A priesthood leader in Colorado Springs handled it this way:
“In the Colorado Springs East Stake, electronic scriptures are not allowed in seminary,” Webb said. “That’s the stake president’s policy. That doesn’t mean we don’t have students who still try to use them.”
Morgan Allred, a junior at Syracuse High, has relished her seminary experience but has strong feelings about using traditional scriptures.
“I’m not too fond of scriptures on our phones; it’s too much of a distraction,” she said. “I prefer my print scriptures.”
Zack Willard, a junior at Clearfield High, said he also prefers “old school” scriptures.
“Honestly, it’s another temptation to not pay attention. You need a hard copy of the scriptures until you can learn to be mature,” he said. “I’m going to have my kids use a hard copy.”
Keeping traditional methods
All the teachers agreed that “old school” methods still work.
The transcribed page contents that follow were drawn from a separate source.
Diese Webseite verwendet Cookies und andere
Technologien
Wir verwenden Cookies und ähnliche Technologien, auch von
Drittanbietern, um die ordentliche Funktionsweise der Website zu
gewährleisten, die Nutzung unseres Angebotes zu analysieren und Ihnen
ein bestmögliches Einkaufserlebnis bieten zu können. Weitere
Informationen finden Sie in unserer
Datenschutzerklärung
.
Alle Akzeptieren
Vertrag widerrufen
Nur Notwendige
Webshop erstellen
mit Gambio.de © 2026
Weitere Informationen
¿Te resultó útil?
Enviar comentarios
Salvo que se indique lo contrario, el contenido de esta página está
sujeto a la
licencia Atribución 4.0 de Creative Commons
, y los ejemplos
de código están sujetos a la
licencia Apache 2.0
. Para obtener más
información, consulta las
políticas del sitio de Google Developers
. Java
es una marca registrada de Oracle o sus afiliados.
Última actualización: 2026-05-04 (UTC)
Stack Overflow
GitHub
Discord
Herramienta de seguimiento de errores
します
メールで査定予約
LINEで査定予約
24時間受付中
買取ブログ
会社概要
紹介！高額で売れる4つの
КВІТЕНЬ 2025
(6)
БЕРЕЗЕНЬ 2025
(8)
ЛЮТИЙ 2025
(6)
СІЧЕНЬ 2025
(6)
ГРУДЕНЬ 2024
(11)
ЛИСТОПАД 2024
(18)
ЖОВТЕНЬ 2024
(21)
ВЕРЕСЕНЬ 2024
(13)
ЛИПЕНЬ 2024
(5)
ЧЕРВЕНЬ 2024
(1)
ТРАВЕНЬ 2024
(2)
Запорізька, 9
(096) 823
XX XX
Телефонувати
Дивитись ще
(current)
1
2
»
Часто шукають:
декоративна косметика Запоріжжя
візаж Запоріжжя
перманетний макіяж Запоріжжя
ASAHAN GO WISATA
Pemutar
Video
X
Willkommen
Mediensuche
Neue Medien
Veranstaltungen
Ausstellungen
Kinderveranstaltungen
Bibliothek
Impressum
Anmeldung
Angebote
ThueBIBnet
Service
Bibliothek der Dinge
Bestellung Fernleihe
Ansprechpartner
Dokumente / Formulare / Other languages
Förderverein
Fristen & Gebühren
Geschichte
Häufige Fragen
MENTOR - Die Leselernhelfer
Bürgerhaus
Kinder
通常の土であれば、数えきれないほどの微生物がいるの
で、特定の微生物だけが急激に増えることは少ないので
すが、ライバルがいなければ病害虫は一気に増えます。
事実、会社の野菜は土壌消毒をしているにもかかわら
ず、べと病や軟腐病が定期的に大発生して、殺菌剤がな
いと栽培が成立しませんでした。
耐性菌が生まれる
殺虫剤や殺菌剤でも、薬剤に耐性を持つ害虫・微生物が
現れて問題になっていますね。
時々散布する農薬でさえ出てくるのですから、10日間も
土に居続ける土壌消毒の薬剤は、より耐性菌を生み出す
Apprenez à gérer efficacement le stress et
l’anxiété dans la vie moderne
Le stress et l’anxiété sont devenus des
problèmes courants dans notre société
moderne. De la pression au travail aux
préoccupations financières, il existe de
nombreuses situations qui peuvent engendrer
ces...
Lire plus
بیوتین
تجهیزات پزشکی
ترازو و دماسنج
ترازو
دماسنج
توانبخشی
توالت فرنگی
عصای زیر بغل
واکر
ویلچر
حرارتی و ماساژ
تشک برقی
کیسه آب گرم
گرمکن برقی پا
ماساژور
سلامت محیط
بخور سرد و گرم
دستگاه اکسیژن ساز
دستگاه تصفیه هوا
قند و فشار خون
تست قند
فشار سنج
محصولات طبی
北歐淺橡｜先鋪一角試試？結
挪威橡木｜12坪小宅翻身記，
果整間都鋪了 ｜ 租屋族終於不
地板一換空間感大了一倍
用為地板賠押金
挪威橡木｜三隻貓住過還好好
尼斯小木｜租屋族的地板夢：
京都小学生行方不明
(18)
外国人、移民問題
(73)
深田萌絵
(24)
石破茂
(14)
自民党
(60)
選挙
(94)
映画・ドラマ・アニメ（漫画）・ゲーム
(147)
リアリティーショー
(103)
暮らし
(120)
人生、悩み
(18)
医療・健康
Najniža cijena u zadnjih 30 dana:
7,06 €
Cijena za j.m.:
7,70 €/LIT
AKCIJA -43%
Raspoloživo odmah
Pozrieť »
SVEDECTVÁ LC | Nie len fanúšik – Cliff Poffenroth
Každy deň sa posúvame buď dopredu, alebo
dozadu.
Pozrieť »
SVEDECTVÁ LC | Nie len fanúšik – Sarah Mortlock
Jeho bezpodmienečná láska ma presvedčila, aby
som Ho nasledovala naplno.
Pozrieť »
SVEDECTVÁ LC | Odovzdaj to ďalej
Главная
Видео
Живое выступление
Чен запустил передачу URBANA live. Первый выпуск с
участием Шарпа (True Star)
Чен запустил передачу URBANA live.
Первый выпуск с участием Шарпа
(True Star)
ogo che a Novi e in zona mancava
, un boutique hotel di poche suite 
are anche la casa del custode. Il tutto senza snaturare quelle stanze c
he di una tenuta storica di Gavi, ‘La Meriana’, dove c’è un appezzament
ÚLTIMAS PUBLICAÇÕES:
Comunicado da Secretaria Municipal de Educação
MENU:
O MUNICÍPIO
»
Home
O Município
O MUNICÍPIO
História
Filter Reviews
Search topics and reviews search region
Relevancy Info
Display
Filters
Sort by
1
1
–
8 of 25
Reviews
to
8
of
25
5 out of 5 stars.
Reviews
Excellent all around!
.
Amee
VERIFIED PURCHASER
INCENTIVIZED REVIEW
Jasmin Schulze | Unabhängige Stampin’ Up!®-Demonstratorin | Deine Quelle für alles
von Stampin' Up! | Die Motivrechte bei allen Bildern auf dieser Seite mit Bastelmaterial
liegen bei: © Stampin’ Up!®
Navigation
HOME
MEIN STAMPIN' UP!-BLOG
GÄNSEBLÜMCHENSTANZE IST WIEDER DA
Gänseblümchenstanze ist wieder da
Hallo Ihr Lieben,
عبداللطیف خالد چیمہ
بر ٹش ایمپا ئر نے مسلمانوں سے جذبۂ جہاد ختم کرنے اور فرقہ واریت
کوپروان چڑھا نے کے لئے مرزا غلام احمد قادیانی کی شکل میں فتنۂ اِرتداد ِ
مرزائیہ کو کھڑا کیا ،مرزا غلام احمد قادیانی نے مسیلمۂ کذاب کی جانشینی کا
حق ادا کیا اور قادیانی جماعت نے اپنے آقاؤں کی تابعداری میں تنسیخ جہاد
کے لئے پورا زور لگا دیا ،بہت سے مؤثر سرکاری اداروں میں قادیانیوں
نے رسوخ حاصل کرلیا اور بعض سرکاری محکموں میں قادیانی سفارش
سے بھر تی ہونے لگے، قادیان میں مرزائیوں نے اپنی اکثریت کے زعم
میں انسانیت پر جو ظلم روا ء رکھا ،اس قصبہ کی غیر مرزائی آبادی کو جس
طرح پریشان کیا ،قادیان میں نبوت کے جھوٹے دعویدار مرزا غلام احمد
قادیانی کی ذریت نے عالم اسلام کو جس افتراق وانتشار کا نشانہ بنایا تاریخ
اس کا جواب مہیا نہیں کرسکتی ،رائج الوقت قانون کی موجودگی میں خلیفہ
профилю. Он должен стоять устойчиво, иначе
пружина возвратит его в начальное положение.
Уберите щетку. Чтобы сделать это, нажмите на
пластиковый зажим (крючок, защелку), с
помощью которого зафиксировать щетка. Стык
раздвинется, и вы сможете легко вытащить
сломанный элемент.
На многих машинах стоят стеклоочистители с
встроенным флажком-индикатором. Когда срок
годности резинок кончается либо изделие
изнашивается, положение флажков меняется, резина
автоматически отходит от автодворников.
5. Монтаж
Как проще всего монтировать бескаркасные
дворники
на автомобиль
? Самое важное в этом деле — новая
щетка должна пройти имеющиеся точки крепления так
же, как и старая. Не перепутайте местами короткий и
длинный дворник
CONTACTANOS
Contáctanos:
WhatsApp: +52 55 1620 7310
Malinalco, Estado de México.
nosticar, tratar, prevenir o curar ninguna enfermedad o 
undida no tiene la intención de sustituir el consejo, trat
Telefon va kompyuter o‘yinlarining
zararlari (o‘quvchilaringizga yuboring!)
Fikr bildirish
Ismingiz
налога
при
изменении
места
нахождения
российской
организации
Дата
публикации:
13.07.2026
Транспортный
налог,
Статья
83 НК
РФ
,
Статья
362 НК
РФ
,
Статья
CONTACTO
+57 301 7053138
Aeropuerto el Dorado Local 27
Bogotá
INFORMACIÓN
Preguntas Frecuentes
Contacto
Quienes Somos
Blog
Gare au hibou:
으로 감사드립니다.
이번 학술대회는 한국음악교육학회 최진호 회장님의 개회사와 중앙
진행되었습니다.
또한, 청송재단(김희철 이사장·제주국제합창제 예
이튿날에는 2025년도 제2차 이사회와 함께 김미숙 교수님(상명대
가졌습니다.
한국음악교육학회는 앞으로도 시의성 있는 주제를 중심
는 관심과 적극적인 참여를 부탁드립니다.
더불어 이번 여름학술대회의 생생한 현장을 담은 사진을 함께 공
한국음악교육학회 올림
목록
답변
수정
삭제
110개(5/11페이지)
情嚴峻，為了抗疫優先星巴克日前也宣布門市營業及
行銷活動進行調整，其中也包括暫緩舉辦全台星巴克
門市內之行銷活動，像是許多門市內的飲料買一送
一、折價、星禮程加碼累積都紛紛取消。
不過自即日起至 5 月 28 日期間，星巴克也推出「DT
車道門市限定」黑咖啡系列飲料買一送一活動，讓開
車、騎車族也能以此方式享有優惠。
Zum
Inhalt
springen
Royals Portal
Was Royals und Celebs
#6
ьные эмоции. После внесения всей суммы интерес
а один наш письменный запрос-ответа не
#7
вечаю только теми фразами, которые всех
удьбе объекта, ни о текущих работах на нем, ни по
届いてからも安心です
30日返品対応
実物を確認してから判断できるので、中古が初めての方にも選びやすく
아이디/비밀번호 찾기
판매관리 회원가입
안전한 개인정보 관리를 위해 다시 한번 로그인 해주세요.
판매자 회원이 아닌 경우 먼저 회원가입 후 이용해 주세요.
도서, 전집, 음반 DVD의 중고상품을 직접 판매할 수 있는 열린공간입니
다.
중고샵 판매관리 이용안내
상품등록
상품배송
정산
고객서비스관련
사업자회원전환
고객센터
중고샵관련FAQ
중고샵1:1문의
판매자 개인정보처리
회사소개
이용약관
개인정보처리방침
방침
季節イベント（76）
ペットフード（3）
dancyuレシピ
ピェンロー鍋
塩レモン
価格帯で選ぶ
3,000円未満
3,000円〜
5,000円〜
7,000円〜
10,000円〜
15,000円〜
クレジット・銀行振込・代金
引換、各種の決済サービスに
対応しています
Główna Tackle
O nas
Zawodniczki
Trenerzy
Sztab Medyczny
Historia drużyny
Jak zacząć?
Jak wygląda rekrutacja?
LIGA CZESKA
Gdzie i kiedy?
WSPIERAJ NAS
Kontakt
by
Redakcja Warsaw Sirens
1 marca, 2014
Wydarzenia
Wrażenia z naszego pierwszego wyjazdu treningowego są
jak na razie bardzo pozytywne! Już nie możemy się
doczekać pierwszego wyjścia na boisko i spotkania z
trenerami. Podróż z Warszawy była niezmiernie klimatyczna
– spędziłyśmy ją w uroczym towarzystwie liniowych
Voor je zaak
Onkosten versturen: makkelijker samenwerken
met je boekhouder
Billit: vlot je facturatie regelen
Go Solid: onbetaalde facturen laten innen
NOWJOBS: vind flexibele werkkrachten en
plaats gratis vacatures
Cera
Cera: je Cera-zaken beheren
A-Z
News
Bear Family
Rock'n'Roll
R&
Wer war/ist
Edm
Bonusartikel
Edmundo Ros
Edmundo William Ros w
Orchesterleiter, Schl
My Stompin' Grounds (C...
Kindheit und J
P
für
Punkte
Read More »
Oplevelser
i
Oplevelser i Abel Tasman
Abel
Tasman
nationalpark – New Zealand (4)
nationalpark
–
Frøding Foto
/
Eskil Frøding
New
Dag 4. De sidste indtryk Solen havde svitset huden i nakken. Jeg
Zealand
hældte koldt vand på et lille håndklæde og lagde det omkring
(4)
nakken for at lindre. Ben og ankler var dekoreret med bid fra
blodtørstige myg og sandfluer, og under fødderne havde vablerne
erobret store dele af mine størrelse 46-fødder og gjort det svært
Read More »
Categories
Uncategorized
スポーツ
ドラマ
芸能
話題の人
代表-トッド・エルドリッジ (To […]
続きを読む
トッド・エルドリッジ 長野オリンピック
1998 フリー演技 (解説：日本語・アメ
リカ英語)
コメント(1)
“There is nothing more powerful than the word of God,” Webb said. “Any technology should be used for the purpose of helping students feel the power of the word. Open the scriptures, read them, discuss them, testify of them and invite to act — that works whether I have a PowerPoint to assist me or a video to emphasize a principle.”
Asking the students to write their thoughts, feelings and impressions in a journal is another traditional method that doesn’t involve technology.
“We invite them to ponder and write because the Holy Ghost is a better teacher than any of us,” Slaughter said.
Helping the students understand their role and the role of the Holy Ghost in the learning process also makes a difference, Olsen said.
“I try to commit my students to making this hour in seminary an hour where they can find God through reverence, meditation and the whisperings of the still small voice,” Olsen said. “This can only be done by eliminating as many distractions as we possibly can.”
Brian Mickelson, another teacher at the Bear River Seminary, emphasized the social interaction.
“Electronics often distance us from other humans, and a traditional classroom setting offers opportunities to maintain human relationships and interaction,” Mickelson said. “Yahoo recently instructed employees to come into the office to increase collaboration and synergy. When it comes to the gospel, collaboration and synergy are so important. Face-to-face communication enhances that.”
When asked to speculate on future trends involving technology in seminary, Shepherd chuckled. He said seminaries and institutes would continue to teach the scriptures sequentially, helping students to understand the content and context as well as doctrines and principles.